Microdescriptors (Tor >0.2.3.x) broke the inclusion of specific IPs in exit policies (exit enclaving). Did they break the exclusion of specific IPs in exit policies as well?
Russia is not the only country to implement this type of ban. Is there a safe way to generalize and centralize this? E.g. if a directory authority detects an exit relay is in a location known to block access to/MITM specific IPs/ports it automatically updates the exit policy for that node in the directory to exclude them.
-Pascal
On 12/4/2014 8:55 AM, Vladimir Ivanov wrote:
hi.
Recently, github was blocked in Russia (see discussion here: https://news.ycombinator.com/item?id=8692584). The ban is executed by all major ISPs (comply with this regulation is necessary to keep the telecom license so no ISP is risking to disobey), this means that if your exit node happens to be in Russia, you're out of luck when you try to connect to github.
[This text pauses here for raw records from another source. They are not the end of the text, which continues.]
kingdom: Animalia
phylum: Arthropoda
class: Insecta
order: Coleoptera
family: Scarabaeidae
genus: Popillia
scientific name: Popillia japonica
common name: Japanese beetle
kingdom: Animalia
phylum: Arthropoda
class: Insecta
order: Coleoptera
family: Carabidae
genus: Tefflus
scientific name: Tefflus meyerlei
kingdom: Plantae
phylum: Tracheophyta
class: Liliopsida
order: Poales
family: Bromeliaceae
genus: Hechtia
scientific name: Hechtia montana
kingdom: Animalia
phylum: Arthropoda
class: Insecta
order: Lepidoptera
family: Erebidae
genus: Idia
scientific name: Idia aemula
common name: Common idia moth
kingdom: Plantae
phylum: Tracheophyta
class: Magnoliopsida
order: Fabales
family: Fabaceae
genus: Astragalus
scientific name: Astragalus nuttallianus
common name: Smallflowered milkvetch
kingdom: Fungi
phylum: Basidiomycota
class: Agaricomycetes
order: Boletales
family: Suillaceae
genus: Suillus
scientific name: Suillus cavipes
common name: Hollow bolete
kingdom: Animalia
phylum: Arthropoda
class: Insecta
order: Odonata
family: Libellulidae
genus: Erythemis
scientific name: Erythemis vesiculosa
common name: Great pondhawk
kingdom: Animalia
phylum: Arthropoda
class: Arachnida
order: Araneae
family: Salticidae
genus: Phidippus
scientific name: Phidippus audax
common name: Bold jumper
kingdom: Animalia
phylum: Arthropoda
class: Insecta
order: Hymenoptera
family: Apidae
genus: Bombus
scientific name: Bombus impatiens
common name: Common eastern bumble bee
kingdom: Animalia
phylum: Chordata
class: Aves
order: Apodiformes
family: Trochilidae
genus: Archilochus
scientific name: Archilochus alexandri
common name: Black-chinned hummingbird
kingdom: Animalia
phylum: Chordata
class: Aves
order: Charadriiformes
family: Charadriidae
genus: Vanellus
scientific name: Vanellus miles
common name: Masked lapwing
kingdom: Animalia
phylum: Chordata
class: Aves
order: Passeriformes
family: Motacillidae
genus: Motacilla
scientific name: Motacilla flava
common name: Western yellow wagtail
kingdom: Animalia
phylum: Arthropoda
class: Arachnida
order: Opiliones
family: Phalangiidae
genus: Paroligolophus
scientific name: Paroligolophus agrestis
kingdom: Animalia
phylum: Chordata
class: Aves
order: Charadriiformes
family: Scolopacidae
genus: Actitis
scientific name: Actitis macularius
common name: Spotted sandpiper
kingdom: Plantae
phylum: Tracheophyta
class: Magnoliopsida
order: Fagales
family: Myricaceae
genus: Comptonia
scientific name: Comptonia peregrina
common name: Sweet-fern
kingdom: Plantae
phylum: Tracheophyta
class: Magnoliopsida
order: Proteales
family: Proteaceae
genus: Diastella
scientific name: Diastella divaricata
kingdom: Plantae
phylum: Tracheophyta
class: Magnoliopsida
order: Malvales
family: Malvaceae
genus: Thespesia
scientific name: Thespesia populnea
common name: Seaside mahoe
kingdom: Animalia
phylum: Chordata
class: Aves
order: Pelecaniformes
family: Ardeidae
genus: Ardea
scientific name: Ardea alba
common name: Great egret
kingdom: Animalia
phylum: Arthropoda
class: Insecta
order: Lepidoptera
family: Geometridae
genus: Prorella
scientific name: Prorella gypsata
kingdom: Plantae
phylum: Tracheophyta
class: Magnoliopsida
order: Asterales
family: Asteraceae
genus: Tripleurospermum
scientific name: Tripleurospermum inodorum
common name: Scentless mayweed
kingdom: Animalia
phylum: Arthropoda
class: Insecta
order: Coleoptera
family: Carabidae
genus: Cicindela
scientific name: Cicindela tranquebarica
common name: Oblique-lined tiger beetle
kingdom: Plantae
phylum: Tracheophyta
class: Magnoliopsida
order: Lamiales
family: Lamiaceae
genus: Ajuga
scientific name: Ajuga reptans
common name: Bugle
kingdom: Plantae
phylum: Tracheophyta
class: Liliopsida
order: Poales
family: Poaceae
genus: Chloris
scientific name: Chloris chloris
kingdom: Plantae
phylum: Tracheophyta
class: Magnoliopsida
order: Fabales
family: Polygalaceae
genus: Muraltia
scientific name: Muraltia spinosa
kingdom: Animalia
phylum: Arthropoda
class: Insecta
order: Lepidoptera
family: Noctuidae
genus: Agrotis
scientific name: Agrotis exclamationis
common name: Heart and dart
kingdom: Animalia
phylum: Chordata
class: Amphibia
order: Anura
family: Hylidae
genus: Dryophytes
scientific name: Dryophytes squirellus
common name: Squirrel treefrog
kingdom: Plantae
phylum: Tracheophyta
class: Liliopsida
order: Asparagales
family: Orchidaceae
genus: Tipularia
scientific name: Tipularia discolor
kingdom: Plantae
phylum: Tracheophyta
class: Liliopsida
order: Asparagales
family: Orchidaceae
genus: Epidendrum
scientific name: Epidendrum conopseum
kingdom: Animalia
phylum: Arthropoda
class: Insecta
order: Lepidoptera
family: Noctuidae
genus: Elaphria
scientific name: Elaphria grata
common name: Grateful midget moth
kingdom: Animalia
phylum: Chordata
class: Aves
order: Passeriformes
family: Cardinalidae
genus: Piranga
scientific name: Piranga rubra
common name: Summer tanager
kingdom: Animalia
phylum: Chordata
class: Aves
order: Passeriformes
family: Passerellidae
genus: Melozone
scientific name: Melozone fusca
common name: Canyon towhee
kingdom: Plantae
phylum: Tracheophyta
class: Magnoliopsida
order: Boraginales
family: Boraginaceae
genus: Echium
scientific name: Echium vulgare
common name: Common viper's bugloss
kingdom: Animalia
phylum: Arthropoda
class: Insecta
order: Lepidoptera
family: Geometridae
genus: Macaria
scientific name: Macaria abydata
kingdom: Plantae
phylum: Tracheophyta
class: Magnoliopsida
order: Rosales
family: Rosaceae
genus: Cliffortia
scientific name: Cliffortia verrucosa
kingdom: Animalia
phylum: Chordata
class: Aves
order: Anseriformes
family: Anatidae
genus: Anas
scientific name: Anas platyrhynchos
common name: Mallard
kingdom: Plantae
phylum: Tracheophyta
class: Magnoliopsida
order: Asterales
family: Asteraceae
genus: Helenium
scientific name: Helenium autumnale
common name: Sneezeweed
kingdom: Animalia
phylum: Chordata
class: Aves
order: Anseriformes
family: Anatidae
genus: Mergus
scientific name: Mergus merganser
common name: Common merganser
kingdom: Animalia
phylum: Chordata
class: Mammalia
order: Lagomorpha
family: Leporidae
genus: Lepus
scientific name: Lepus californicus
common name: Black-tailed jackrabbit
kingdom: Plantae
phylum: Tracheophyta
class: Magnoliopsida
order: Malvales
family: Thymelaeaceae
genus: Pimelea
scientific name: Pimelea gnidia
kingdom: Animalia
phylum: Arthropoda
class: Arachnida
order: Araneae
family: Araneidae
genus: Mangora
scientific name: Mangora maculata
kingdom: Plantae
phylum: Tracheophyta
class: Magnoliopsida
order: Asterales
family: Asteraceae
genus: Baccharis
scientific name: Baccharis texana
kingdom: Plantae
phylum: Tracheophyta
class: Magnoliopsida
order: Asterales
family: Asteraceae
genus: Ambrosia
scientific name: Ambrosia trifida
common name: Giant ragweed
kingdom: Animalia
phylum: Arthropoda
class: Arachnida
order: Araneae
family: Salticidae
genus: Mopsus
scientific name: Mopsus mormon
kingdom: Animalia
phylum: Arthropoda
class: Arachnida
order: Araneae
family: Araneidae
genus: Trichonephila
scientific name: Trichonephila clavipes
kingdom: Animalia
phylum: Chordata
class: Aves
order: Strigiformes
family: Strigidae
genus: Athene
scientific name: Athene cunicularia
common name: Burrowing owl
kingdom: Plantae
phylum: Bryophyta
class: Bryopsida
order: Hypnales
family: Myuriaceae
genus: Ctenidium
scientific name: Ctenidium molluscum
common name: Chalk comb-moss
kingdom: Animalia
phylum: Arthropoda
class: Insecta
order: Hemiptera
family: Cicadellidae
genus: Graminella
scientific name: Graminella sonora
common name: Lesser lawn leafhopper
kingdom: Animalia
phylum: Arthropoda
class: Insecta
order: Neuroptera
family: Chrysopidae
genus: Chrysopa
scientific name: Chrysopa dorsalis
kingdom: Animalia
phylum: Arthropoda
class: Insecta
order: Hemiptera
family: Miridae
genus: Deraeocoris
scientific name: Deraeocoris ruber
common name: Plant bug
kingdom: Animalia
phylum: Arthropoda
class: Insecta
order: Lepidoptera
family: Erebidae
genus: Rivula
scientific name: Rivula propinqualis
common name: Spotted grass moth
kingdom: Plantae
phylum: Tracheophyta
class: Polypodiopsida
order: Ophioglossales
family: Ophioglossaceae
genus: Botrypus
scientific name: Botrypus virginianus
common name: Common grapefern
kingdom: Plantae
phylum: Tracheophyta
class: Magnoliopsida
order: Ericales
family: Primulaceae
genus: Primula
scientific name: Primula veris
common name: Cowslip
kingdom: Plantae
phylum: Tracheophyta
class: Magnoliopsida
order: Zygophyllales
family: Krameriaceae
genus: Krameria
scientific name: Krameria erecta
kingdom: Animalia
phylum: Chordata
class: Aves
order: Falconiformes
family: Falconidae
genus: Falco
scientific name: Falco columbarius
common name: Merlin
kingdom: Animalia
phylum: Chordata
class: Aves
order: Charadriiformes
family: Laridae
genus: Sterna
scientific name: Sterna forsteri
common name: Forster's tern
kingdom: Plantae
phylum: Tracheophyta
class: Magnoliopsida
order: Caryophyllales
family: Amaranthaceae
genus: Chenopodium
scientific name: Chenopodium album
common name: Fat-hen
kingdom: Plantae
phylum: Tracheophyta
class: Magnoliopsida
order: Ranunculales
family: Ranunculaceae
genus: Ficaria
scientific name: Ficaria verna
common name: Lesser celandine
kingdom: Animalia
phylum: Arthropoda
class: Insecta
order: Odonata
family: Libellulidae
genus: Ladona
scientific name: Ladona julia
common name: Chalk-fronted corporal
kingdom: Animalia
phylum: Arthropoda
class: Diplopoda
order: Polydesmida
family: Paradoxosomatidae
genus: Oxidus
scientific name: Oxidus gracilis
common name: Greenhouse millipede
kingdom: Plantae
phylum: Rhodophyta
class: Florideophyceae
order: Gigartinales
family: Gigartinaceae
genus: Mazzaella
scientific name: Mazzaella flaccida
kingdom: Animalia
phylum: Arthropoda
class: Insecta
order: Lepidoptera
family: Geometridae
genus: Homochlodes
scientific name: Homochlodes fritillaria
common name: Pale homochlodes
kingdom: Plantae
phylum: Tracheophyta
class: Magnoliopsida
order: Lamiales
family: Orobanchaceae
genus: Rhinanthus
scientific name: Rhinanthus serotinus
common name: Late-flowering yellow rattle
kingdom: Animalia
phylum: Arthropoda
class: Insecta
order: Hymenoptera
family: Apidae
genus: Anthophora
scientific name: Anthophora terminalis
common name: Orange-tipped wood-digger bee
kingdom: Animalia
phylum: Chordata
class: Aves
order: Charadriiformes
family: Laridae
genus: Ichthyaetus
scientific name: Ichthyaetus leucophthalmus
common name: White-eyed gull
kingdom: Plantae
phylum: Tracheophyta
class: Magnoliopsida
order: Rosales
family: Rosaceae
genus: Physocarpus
Some suggest marking exit nodes in Russia as bad exits because connecting via them leads to various problems (like node provider doing MitM on all github https connections). Here is an example: https://twitter.com/wiretapped/status/539934125293961216
I think, if Russian exits operators implement reduced policy rejecting github, that would be better solution: they're still usefull for all other sites and a client would access github using a tor exit elsewhere.
Do I miss something here? Are any disatvantages of this?
More general, if a network, a particular exit node is connected to, blocks some IP addresses, is it wise to reflect those changes in the node's ExitPolicy?